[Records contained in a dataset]

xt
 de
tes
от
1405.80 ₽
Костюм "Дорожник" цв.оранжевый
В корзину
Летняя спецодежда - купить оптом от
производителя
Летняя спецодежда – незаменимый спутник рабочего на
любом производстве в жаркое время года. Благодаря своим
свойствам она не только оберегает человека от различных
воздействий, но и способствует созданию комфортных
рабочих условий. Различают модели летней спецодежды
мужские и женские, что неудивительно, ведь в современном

---

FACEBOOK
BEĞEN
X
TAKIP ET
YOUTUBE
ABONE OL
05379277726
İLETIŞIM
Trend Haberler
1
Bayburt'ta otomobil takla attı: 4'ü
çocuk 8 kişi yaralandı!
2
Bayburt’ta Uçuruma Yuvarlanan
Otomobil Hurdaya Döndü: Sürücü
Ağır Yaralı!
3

EXERCISE AIM | From the records above, extract exactly and only the lines that begin at the line with "Летняя спецодежда - купить оптом от" and stop after the line with "мужские и женские, что".

REPLY TO THE EXERCISE |
Летняя спецодежда - купить оптом от
производителя
Летняя спецодежда – незаменимый спутник рабочего на
любом производстве в жаркое время года. Благодаря своим
свойствам она не только оберегает человека от различных
воздействий, но и способствует созданию комфортных
рабочих условий. Различают модели летней спецодежды
мужские и женские, что неудивительно, ведь в современном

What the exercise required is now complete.